In a future where player choice and agency will be of paramount importance, the largely linear experiences continually being delivered by these two franchises will seem increasingly constrained and archaic. The genre is ripe and ready for a shakeup.
Far Cry 3, one of the best games of the year, may just be the game that does it.
It may sound hyperbolic, but the game really is that good. Although it’s ostensibly the third entry in the series, Far Cry 3 is a brand new take with an entirely original story and participants. It propels the FPS concept forward in directions that have been tested in games such as last year’s Rage and even hinted at in the likes of Call of Duty and Halo, but which have never been done as well or as comprehensively.
The destination is a future where FPS games are set in giant open worlds that can be roamed at the player’s discretion. A well-crafted story with engaging characters lies at the heart of such a game, but its true beauty comes from a high level of agency afforded to the player where choices matter, and less a cramped and narrow storyline that is watched more than it is experienced. As the cherry on top, those choices come back to affect the main story in concrete ways. Put all that together and you have Far Cry 3 .
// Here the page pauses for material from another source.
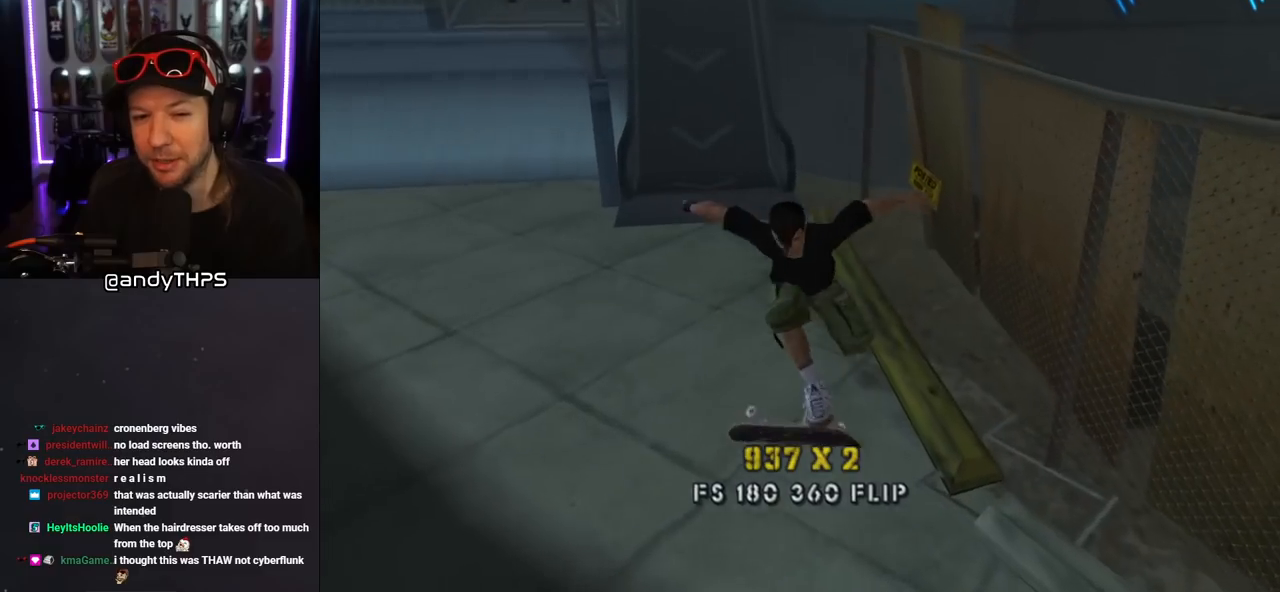
{"buttons": ["CROSS", "R1", "DPAD_DOWN"], "left_stick": "center", "right_stick": "center", "events": [[117, "L1", "up"], [167, "CROSS", "down"], [267, "DPAD_DOWN", "down"], [367, "DPAD_DOWN", "up"], [400, "DPAD_DOWN", "down"], [467, "R1", "down"]]}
The game begins on a jovial note, with young Jason Brody and his friends partying it up in the Pacific paradise of the Rook Islands. One of them has just got his pilot’s license, so the gang is whooping it up with drinks, jet-skiing and skydiving.
The mood changes quickly as we cut from the festivities to Brody and his brother Grant helplessly chained up in a bamboo cage, where the psychopathic Vaas Montenegro is verbally torturing them. It’s clear that mohawked madman likes to play with his captives before he and his boss Hoyt Volker plan to ransom off back to the siblings’ wealthy parents.
But Grant is former military, so he’s able to engineer an escape for himself and his hapless brother. The duo creep quietly through Vaas’s camp and, just when they think they’ve made it, a bullet zings the elder Brody in the neck. A frazzled Jason cradles his dying brother in his arms as the villainous psycho taunts him: “Run Forrest, Run!” And the frenzied hunt is on.
The first few hours of Far Cry 3 are impeccably tense. The unskilled Brody is clearly a bewildered fish out of water, a fresh-faced co-ed with no business in the wilds of a tropical island, much less fleeing from a demented psychopath and his goons. Not only are the bad guys out to get him, so are the wild boars, tigers and bears inhabiting the island. It’s no wonder he’s scared out of his wits.
Fortunately, he comes across help in the form of a mysterious man named Dennis Rogers and the indigenous Rakyat people. The Rakyat are at odds with Volker’s invading forces, who want to use the island as their own private den of inequity, so Dennis offers to help Jason find and rescue his friends by giving him tips on how to survive the wilds and take on the villains. The innocent Brody thus begins a long journey, wherein he transforms from hunted into hunter.
Far Cry 3 is built around an archipelago of islands, with the main story taking place on two of the bigger ones. The islands are a giant open world, primed for exploration and discovery. Jason can get around by walking, but it’s often more fulfilling to jump in an abandoned jeep or idling jet ski, or even better, one of the hang gliders lying around.